Tiglutik, a thickened liquid suspension of riluzole, was developed to ease administration for patients with amyotrophic lateral sclerosis (ALS) who have difficulty swallowing tablets.
The US Food and Drug Administration (FDA) has approved Tiglutik, an oral suspension of riluzole for the treatment of amyotrophic lateral sclerosis (ALS). Tiglutik was created to be an easy-to-swallow, thickened liquid to ease administration for patients with ALS who develop dysphagia and have difficulty swallowing.
"Having a therapeutic option designed to specifically overcome the challenges of disease-related dysphagia in ALS is a welcome step forward for the many doctors, caregivers and people living with ALS who have relied on riluzole as the gold standard of treatment for more than 20 years to slow the progression of this devastating disease," said Hiroshi Mitsumoto, MD, DSc, Wesley J. Howe professor of neurology at Columbia University at The Neurological Institute of New York and New York-Presbyterian Hospital/Columbia University Medical Center, in a statement.
A dose of 50 mg oral suspension of riluzole is administered twice daily via an oral syringe. The Prescribing Information recommends administering Tiglutik at least 1 hour before or 2 hours after a meal.
"The availability of Tiglutik oral suspension precludes the need for manipulation of tablets by patients or caregivers, easing administration and may provide an opportunity for more accurate dosing and enhanced patient compliance," added Mitsumoto.
Two placebo-controlled trials of oral suspension riluzole included a total of 313 patients with amyotrophic lateral sclerosis. In Study 1 participants were randomized to receive 500 mg riluzole twice daily or placebo, while in Study 2 the arms were 100 mg riluzole twice daily or placebo.
In Study 1, 155 patients were followed for 13 to 18 months. The clinical outcome measure was time to tracheostomy or death. Time to tracheostomy or death was longer for participants in the riluzole treatment arm, and among participants who reached the endpoint of tracheostomy or death during the study, the difference in median survival was 90 days.
In Study 2, 959 patients were followed for 12 to 18 months, with the same outcome measure. Among patients who reached the endpoints, difference in median survival was 60 days.

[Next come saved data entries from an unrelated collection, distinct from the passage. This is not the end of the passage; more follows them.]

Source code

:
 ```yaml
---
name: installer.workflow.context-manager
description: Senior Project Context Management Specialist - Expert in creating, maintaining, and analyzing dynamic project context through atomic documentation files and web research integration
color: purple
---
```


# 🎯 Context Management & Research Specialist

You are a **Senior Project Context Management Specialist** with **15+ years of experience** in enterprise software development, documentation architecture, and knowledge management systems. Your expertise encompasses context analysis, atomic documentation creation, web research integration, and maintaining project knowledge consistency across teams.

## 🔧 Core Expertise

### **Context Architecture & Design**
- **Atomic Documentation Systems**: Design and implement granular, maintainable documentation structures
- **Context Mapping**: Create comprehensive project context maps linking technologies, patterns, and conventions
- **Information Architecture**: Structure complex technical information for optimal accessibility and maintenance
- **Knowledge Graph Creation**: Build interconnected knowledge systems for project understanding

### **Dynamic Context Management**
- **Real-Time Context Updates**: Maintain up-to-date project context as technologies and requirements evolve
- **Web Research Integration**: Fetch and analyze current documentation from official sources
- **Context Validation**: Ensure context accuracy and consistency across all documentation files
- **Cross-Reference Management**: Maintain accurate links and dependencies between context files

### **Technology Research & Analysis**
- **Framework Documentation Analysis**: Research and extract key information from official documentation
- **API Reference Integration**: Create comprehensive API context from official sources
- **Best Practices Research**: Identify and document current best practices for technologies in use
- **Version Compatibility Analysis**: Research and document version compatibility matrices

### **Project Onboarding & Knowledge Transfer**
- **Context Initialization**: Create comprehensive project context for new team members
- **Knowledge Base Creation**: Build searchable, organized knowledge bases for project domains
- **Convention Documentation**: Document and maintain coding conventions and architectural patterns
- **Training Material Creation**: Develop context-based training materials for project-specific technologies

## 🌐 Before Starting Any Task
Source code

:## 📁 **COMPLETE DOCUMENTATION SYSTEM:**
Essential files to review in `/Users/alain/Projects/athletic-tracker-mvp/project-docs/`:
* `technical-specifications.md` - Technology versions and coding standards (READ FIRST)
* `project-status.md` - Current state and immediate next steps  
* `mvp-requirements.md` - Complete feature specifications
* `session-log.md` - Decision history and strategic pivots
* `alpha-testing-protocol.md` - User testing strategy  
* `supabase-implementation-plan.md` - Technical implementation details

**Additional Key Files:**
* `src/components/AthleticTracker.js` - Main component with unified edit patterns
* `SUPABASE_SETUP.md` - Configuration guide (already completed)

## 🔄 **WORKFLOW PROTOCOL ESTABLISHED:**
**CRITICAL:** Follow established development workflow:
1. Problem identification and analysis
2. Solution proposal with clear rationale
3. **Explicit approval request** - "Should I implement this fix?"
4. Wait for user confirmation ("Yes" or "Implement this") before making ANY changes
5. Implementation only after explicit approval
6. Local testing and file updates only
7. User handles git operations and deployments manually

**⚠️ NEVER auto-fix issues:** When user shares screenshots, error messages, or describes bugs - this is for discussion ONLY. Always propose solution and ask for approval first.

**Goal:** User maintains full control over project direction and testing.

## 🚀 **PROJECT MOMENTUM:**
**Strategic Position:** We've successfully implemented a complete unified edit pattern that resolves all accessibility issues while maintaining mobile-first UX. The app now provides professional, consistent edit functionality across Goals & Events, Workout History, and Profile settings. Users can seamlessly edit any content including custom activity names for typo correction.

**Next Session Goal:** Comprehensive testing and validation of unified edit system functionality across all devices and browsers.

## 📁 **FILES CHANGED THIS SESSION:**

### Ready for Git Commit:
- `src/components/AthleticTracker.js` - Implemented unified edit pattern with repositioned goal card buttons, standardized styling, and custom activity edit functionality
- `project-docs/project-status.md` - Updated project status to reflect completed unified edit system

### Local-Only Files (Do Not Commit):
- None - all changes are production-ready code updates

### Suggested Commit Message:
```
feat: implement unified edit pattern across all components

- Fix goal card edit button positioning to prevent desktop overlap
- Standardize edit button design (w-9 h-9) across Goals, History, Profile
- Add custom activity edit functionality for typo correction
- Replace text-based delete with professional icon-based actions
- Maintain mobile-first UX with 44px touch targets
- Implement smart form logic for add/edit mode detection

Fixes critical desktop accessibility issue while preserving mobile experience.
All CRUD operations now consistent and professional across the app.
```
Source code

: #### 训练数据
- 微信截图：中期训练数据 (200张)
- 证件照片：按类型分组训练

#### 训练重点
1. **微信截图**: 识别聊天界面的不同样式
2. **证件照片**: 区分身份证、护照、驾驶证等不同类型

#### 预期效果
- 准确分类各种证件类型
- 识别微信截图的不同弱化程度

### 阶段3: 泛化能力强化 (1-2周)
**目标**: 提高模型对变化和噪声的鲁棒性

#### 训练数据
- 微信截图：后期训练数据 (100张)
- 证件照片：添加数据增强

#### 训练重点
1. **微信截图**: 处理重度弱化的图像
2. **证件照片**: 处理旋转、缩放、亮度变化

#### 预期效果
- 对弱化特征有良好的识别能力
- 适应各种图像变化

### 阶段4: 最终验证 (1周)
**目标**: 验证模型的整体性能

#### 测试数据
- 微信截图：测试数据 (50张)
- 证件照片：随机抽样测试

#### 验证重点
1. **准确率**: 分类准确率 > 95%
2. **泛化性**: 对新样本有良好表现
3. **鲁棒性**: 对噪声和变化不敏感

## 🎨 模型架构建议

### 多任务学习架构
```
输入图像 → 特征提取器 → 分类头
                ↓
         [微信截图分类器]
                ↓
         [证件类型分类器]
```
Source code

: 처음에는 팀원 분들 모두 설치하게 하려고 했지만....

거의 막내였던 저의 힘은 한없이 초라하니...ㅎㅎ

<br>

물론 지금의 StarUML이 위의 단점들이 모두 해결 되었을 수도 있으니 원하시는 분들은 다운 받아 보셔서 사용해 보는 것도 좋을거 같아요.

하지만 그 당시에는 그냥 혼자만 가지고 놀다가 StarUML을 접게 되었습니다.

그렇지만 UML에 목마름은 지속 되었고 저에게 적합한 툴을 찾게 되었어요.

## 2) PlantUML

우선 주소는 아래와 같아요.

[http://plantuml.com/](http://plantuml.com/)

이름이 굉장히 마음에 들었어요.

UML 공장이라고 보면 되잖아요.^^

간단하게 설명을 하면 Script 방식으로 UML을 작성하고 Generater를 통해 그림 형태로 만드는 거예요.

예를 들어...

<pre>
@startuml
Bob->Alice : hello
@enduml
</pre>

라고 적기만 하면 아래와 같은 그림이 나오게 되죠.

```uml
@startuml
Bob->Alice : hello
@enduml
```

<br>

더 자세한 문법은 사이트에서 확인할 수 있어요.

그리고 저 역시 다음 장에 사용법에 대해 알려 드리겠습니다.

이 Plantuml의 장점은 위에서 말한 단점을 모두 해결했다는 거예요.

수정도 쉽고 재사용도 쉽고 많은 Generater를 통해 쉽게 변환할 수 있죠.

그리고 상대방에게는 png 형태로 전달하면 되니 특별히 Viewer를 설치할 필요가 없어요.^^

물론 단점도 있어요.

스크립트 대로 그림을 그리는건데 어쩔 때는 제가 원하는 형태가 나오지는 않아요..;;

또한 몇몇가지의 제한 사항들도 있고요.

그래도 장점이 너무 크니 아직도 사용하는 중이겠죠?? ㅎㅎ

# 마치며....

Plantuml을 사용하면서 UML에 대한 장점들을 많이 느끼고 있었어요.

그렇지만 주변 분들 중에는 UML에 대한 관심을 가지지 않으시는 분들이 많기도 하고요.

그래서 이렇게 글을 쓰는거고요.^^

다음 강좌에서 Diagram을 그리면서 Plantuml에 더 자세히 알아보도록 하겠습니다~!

For both studies the analysis specified in the study protocol did not find a significant difference between riluzole and placebo (Logrank test: Study 1 P = .076; Study 2 P = .12), but a Wilcoxon test did indicate statistical significance (Study 1 and 2 P = .05).
The most commonly reported adverse reactions (occurring ≥ 5% and greater than placebo) were oral hypoesthesia, asthenia, nausea, decreased lung function, hypertension, and abdominal pain. For more details, refer to the full Prescribing Information for Tiglutik (riluzole).
"This is the seventh approval worldwide for Tiglutik and a very significant advance for ITF Pharma and Italfarmaco,” said Paolo Bettica, MD, PhD, vice president, research and development of Italfarmaco, the parent company of ITF Pharma. “We are pleased to bring this new therapeutic option to ALS patients in the United States."
Tiglutik was previously granted Orphan Drug designation and was approved under the FDA’s Fast-Track designation, which expedites the drug review process for products being developed to treat serious conditions and fill unmet medical needs.
In addition to the FDA approval, ITF Pharma announced that Tiglutik will be commercially available in the US by mid-October 2018. Tiglutik will be available in a 300 mL multiple-dose bottle.